“You’re going to lose a lot. Learning how to deal with it is one of life’s greatest skills,” declared Ron Upshaw in yesterday’s KIRO Radio broadcast.
The eight-year-old Jr. Hawks had lost their hockey game 41-0.
We were once seven-and-eight-year-olds. We were underdogs then. We all were.
Then, five years ago, it was Tee-ball for little tykes.
Then, the soft-rubber oversized baseball sat on an adjustable stand, adjustable to account for the height of the small little fellow in his cute little uniform addressing the ball, a ball that doesn’t move, curve, or undulate, much less nail you in the rib cage.
Then, after whack after repeated whack of the bat with the goal to somehow eventually connect with the ball – or at least the stand – putting the ball in play – or close enough, it happened: the ball fell in front of the plate.
Then it was off to the races – hopefully toward first base – oftentimes accompanied by the coach running alongside offering encouragement.
But that was then, and this is now.
Now has apparently come the time when interest wanes in facing the wicked slider of the hard-throwing, side-arm sweeping, high-heat fastball delivering Felix-Hernandez-look-alike.
The team may have dispersed to other pursuits in life.
And if that’s true, that will be ok.
Even though that’s hard.
Because that’s life.
Where, in life, start-up is hard: remember those days – you were so few in number anybody who raised their hand there in that first-grade classroom was on the team?
In life, keeping up is harder: it was hard wasn’t it, those sweltering summer days when the swimming hole so strongly beckoned but it was also baseball practice and you showed up there on that hot, dry, dirty sweaty infield?
And in life, now perhaps, and one day eventually, it will be hard, in fact hardest of all, to give up, not give up in the negative sense of quitting but because rather something very precious has been taken from you, or you are giving up only because you have other dreams to pursue, other aspirations that tug at your heart, other goals, higher goals, to help you become all you can be.
And that will not only be ok, it will be admirable.
These last five years you stepped up – literally – to the plate. You swung for the fences. There on the baseball diamond you became one – a diamond, rough then, polished now.
Then you had an opportunity to learn what will be needed whatever you pursue: give it your best and, when you lose – and even lose big – don’t let losing define you. Learn, grow, determine that this only life you’ve been given will, if you have anything to say about it – and you do – will be everything it was intended to be.

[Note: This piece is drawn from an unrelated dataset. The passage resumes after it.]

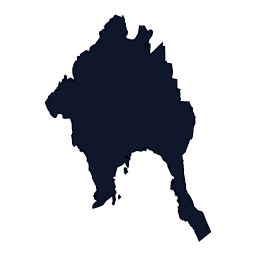 outline of Kota Bandar Lampung, Lampung, Indonesia
{"feature_id": "22746128B13880384963573", "entity_name": "Kota Bandar Lampung", "entity_type": "district", "adm_level": 2, "iso_a3": "IDN", "parent_name": "Indonesia", "parent_adm1": "Lampung", "projection": "equal_earth", "projection_center": [105.271, -5.429], "detail": "fine", "context": "isolated", "style": "filled", "palette": "ink", "viewbox_px": 256, "rotation_deg": 0, "n_neighbors": 0, "source": "geoboundaries", "source_scale": "gbopen_adm2", "svg_char_len": 5821}
<svg xmlns="http://www.w3.org/2000/svg" viewBox="0 0 256 256"><path d="M199.3,240.6L210.4,231.7L205.7,221.1L202.5,212.8L201.0,211.7L198.1,211.2L193.5,206.6L192.4,202.0L189.4,196.1L187.0,193.4L186.7,191.7L185.4,189.7L185.3,184.1L184.3,181.7L184.6,180.8L183.3,173.7L183.3,168.7L183.0,168.2L183.0,165.6L182.4,161.7L182.9,160.6L182.3,159.9L181.6,155.8L181.9,154.5L184.8,152.0L187.4,145.1L187.4,144.0L187.8,144.1L189.2,140.0L190.5,138.5L191.4,138.6L192.1,136.7L192.9,129.9L192.7,127.9L194.4,124.0L194.8,121.4L194.2,119.5L194.6,119.1L194.8,117.1L193.5,114.7L193.6,113.8L192.9,113.3L192.9,112.3L192.1,111.6L192.4,108.9L192.1,108.0L190.2,106.1L188.9,102.1L179.3,101.8L180.2,99.3L180.0,97.8L179.3,96.7L179.8,94.7L179.3,91.0L179.8,89.8L176.6,88.5L176.8,87.6L176.6,86.7L176.6,79.8L171.2,78.7L172.4,72.2L171.2,64.1L166.3,63.3L166.2,61.8L164.7,62.9L164.4,46.7L161.9,46.6L162.2,43.3L151.4,53.9L149.9,54.6L149.3,51.3L149.9,46.7L149.7,44.0L147.5,44.5L147.8,46.7L146.4,47.5L146.4,47.0L145.4,47.2L145.5,46.6L146.4,46.0L145.4,43.8L146.4,42.7L146.9,42.6L147.2,43.9L148.0,43.4L147.9,42.6L148.4,41.6L148.6,39.6L151.6,35.3L152.4,32.3L152.1,31.2L151.3,31.1L151.3,30.4L149.7,30.3L148.9,31.5L147.6,32.0L147.3,30.8L146.7,30.7L145.5,29.0L144.5,26.5L143.5,26.1L141.9,26.5L139.7,26.1L138.7,33.6L138.1,34.3L138.1,35.2L136.9,36.3L136.3,37.9L134.8,39.3L134.9,39.9L130.4,40.2L129.5,39.5L127.6,39.6L126.2,38.2L125.2,37.8L125.0,37.2L126.1,34.9L126.9,34.2L127.2,32.5L126.8,31.9L127.2,31.4L126.0,29.5L125.9,27.7L125.2,26.6L125.4,26.1L125.2,23.6L124.0,22.6L124.3,20.9L124.0,19.7L124.3,19.4L123.6,18.5L123.6,17.8L122.9,16.4L122.4,18.0L115.2,15.4L112.6,19.4L112.2,18.8L111.9,19.4L111.2,19.1L110.2,19.6L110.2,20.7L109.1,22.2L107.4,23.3L107.2,23.9L106.0,24.4L105.9,26.1L104.9,26.2L105.3,26.7L105.0,27.2L105.9,27.6L104.9,28.8L104.9,29.9L102.9,29.8L102.3,30.4L102.2,31.3L101.6,32.0L100.3,31.7L100.1,32.9L99.6,33.1L100.2,35.4L101.2,34.3L101.2,36.0L100.4,36.8L99.9,38.9L99.1,39.4L98.6,40.3L98.7,40.8L97.5,41.5L97.7,42.0L96.4,43.0L96.1,44.4L94.3,45.0L90.7,47.4L89.5,52.2L87.8,52.1L87.7,51.4L87.2,51.8L86.8,51.2L86.4,51.5L86.2,50.9L81.2,54.0L80.7,54.7L80.8,56.3L77.6,57.0L77.9,61.1L76.1,61.2L74.7,63.2L73.1,68.3L73.0,71.6L73.1,73.1L73.4,73.4L73.4,75.0L74.1,75.3L74.2,77.5L74.7,78.1L74.2,80.8L70.3,78.2L66.3,81.0L66.5,79.1L65.9,78.9L66.2,76.4L65.3,75.5L64.6,76.3L65.0,77.7L63.7,79.5L62.9,79.7L62.0,82.8L60.7,83.8L59.6,82.5L58.6,86.8L58.1,87.5L57.5,87.5L57.1,88.9L55.3,90.7L54.2,92.7L52.8,93.3L52.1,92.9L50.6,95.1L49.0,96.3L48.4,98.5L45.6,102.5L45.8,103.3L48.2,109.2L50.1,111.9L50.9,114.1L53.4,116.6L54.9,117.3L55.7,117.1L56.4,116.2L56.7,114.0L57.8,113.7L58.5,113.0L61.3,113.4L62.5,114.1L62.8,113.6L63.7,113.6L63.8,115.6L63.1,115.8L63.2,116.7L63.6,116.9L63.4,117.7L64.3,118.2L69.5,117.6L71.7,119.1L71.2,119.2L71.1,120.2L71.6,120.5L72.5,124.4L72.5,127.1L72.9,128.9L72.6,128.9L73.1,132.2L72.7,134.3L71.8,135.4L72.6,139.1L72.8,144.0L73.9,145.9L74.3,146.0L74.4,145.4L76.3,144.7L76.4,144.3L77.5,144.7L77.8,145.4L77.6,146.0L79.0,148.4L80.3,148.6L80.6,149.4L80.1,150.5L81.6,151.5L83.4,150.6L84.7,153.3L86.5,155.9L87.6,158.7L87.2,160.7L89.2,163.4L89.4,167.7L89.1,169.7L90.4,171.1L91.5,173.1L92.8,176.5L92.5,177.0L92.6,177.8L96.6,186.1L97.2,190.8L95.0,193.4L94.6,195.1L93.9,196.0L95.7,196.4L95.7,197.4L94.7,197.4L94.9,198.7L95.4,199.3L96.2,199.1L97.3,200.6L97.7,200.4L98.1,200.9L98.1,202.0L97.8,202.4L97.3,201.9L95.8,202.4L93.5,204.8L92.9,207.4L93.1,208.0L99.0,206.2L102.8,204.5L105.7,200.5L112.7,195.0L113.4,200.9L112.6,203.9L113.2,204.5L114.2,204.0L114.3,201.9L115.3,199.4L114.7,197.1L114.8,194.5L115.2,192.8L115.8,192.7L115.5,191.5L115.1,191.8L114.8,191.1L113.9,187.5L115.0,187.4L114.8,185.6L113.7,182.4L113.7,180.7L114.3,179.6L112.7,179.8L112.6,176.7L112.8,176.1L114.8,176.0L114.9,174.2L115.8,170.3L116.3,169.7L116.6,167.3L118.3,166.1L119.4,165.9L122.7,164.1L123.8,162.7L123.8,161.8L124.4,160.5L127.8,167.1L127.8,167.6L128.2,165.8L128.4,160.8L130.0,158.7L129.6,157.8L129.1,157.6L128.4,158.2L126.8,157.3L126.6,158.2L125.8,158.5L125.7,158.1L126.1,157.9L125.6,157.2L126.1,156.0L127.1,156.3L127.2,156.8L127.6,156.6L128.0,157.7L128.5,157.8L130.3,155.7L129.8,155.3L129.8,154.8L130.5,155.2L130.6,153.9L130.3,153.2L131.5,151.9L133.0,151.9L136.6,150.2L140.8,150.9L142.7,150.4L143.6,149.2L143.8,149.7L145.4,149.5L145.4,150.0L144.9,150.1L145.5,150.4L145.9,150.0L145.8,148.5L148.0,147.8L148.9,148.0L148.8,148.8L149.7,149.6L151.1,149.6L154.2,151.4L154.0,151.9L154.3,152.6L156.9,153.1L158.6,154.3L159.8,154.4L162.1,156.2L162.0,156.9L162.8,157.6L163.0,158.7L164.0,160.2L166.3,161.8L167.3,163.1L168.2,165.0L168.0,166.1L171.9,174.6L175.3,177.2L174.1,179.9L174.2,180.4L172.9,179.5L171.3,182.8L171.5,183.1L172.5,180.9L173.2,181.5L172.7,184.0L171.0,185.3L171.1,186.1L171.6,187.0L170.9,188.6L172.0,189.5L172.5,188.5L173.3,189.1L174.0,188.4L173.9,189.2L174.6,190.1L174.3,190.9L175.2,191.7L175.0,191.9L175.2,192.1L176.0,191.8L175.6,192.4L176.1,193.1L175.3,193.9L175.9,194.6L176.3,194.5L176.3,195.2L177.6,194.2L177.6,195.1L178.5,197.8L179.0,197.4L179.2,197.8L178.6,198.7L179.4,198.3L179.1,199.1L178.5,199.4L179.5,199.2L179.3,199.5L179.5,199.5L177.7,200.2L177.6,201.3L178.7,201.3L178.7,202.6L179.7,202.7L179.5,206.3L179.3,206.7L178.3,207.1L179.0,209.6L178.4,211.0L179.9,216.2L179.8,216.9L181.0,218.0L180.7,218.4L182.8,219.7L183.6,218.8L184.0,219.4L184.4,218.9L184.6,219.2L184.4,219.5L185.3,220.8L186.9,220.5L187.0,220.0L188.3,220.7L189.1,222.6L190.4,224.2L190.9,225.7L192.5,226.6L194.0,229.2L194.6,228.9L195.1,229.2L195.5,230.3L194.9,231.2L197.3,235.8L199.3,240.6ZM125.5,168.1L124.7,168.1L124.3,169.2L124.6,169.5L124.6,171.2L125.1,171.5L125.1,172.3L125.4,172.2L125.0,172.5L125.4,172.6L125.5,173.5L126.8,172.3L126.7,171.6L127.3,171.5L126.4,169.8L126.5,168.9L125.8,168.9L125.5,168.1ZM120.4,197.0L119.2,195.5L118.7,197.0L119.0,198.4L120.4,197.0Z" fill="#0f172a" stroke="#020617" stroke-width="1.5"/></svg>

Encourage those around you whose turn it is at the plate, the bases loaded, the game on the line, who – it they strike out – it won’t be because the bat never left their shoulder.
Getting on base – like advancing in your education, your career, your marriage – cannot be accomplished by just standing there.
Make the attempt. Take the initiative. Pursue with passion your dreams.
Then you, like us – parents and coaches and fans – will ‘play-it-forward’ and cherish the memories of a life well-lived.
This last link is to the first ever run scored in our so-many-highlights-history:
https://www.facebook.com/video.php?v=10202760063035770&set=vb.1625793517&type=2&permPage=1
Paul Nimmo says
Whether it be baseball, hockey, soccer, dance, 4-H, Scouts etc… when you decide to work with youth, you become part of the greater vocation of youth development, utilizing that individual entity as the tool.
A major part of that process is developing sound decision making skills in the youth. There is always that story of trying everything you can to reach through to a youth, only to be saddened when they make poor choices. We should also be elated when the youth use sound strategies for formulating a decision, even if the actual decision they come up with saddens us. As stated, they may be leaving one thing in order to pursue other endeavors.
In Baseball, each year we face more progressive competition. We can either choose to let the ball go past us hoping the Umpire will call it a ball, or we can swing. Swinging, we may still strike out, but we at least made the decision to try rather than leaving the decision to others.